== SELECTED EXTRACT ==

Opinion
Argued March 1, 1950
Decided April 13, 1950
Appeal from the Supreme Court, Appellate Division, First Department, CHURCH, J.
George B. Balamut and William I. Rodier, Jr., for appellant. John P. McGrath, Corporation Counsel ( Morris R. Weitzer, Harry E. O'Donnell and Reuben Levy of counsel), for respondent.
Provision for the payment of fees incident to filing chattel mortgages and other specified instruments is found in section 1052-13.0 of the Administrative Code of the City of New York. After providing a fee of twenty-five cents for filing "any paper other than satisfaction, chattel mortgage, bill of sale, conditional bill of sale or other instrument affecting chattels" (subd. 5) and a fee of $1.25 for filing a chattel mortgage, a bill of sale of chattels, or a satisfaction of a chattel mortgage or conditional bill of sale "or any instrument affecting chattels" (subd. 13), the statute prescribes a graduated fee of $1.25 "for each one hundred thousand dollars or fraction thereof" when "the amount involved in a chattel mortgage or other instrument affecting chattels" is $100,000 or more (subd. 14).
We are called upon to determine, first, whether "the amount involved" is the particular sum of money advanced when the mortgage is executed or the amount of the entire indebtedness which the mortgage is given to secure and, second, whether a certificate of stockholders' consent, provided for by section 16 of the Stock Corporation Law, is an "instrument affecting chattels" within the meaning of the provisions of the Administrative Code quoted.

===

» WRITTEN PROBLEM A: According to the court opinion, what fee does subdivision 13 set for filing a chattel mortgage?
» WRITTEN PROBLEM B: Summarize the court opinion in two sentences.

== DATA LISTING ==

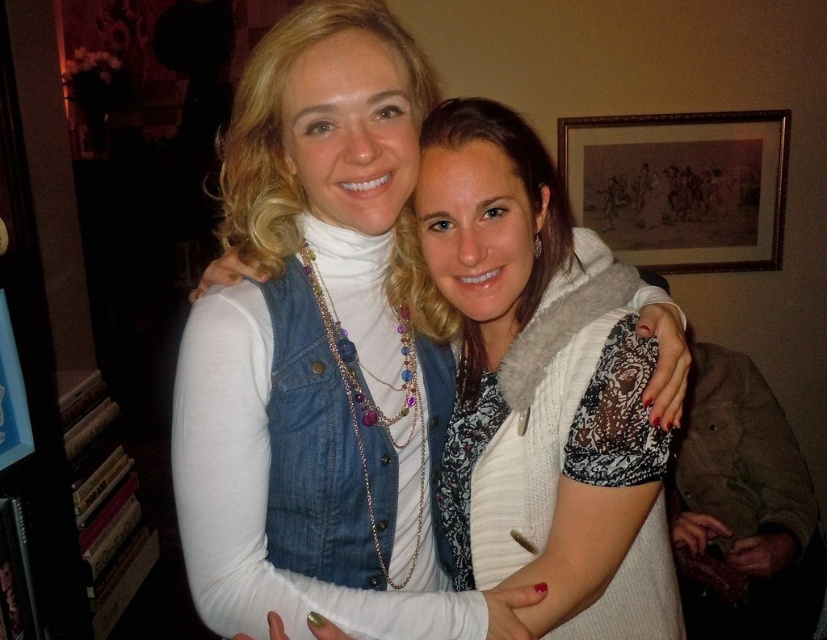
What are the coordinates of `denim vest at center` in the screenshot? It's located at (318, 353).

Measure the distance from denim vest at center to wooden framed artwork at upper right.

They are 6.77 feet apart.

This screenshot has width=827, height=640. Find the location of `denim vest at center`. denim vest at center is located at coordinates (318, 353).

Where is `denim vest at center`? The height and width of the screenshot is (640, 827). denim vest at center is located at coordinates (318, 353).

===

» FULL SOLUTION A: $1.25.

» FULL SOLUTION B: Section 1052-13.0 of the Administrative Code of the City of New York sets fees for filing chattel mortgages and other instruments, including a graduated fee of $1.25 for each $100,000 or fraction thereof when the amount involved is $100,000 or more. The court must decide whether "the amount involved" means the sum advanced when the mortgage is executed or the entire indebtedness it secures, and whether a certificate of stockholders' consent is an "instrument affecting chattels."